__What you are asked to do__: Copy the material word for word, starting at its first line and ending with the line that contains "title What You Need [25, 142, 1378, 234]".

__Dataset rows__:
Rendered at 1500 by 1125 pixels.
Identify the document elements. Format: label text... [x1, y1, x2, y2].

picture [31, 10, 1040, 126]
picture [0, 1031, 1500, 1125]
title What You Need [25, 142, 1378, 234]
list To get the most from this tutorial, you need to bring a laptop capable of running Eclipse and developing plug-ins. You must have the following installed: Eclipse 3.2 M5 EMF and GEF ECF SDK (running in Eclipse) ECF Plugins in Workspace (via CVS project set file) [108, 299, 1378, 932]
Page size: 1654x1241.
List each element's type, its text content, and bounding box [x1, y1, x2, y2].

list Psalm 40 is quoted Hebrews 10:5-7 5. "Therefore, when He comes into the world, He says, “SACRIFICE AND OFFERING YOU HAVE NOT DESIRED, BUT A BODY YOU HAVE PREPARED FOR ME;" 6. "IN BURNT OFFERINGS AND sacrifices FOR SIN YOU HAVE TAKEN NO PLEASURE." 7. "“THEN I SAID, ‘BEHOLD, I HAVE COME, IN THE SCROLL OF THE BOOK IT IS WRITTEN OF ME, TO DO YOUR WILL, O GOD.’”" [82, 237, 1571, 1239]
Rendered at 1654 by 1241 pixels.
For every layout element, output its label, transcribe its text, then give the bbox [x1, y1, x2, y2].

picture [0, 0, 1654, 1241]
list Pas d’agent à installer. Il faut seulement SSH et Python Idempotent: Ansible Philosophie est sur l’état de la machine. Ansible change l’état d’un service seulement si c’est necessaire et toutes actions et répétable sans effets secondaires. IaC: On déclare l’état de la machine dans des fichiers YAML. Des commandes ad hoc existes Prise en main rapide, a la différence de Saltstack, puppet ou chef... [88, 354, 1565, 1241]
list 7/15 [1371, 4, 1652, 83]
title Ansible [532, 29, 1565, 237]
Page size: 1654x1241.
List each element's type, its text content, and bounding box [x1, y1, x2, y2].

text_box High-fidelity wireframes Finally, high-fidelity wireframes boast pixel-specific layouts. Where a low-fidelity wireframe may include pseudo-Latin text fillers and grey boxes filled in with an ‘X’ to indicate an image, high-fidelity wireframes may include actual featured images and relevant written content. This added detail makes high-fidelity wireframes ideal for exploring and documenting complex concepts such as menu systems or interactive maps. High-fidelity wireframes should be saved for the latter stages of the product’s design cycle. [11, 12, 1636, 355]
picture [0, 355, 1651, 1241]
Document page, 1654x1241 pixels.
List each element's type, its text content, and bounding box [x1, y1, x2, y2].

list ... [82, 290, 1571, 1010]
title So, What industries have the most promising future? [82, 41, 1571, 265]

__The reply__:
Rendered at 1500 by 1125 pixels.
Identify the document elements. Format: label text... [x1, y1, x2, y2].

picture [31, 10, 1040, 126]
picture [0, 1031, 1500, 1125]
title What You Need [25, 142, 1378, 234]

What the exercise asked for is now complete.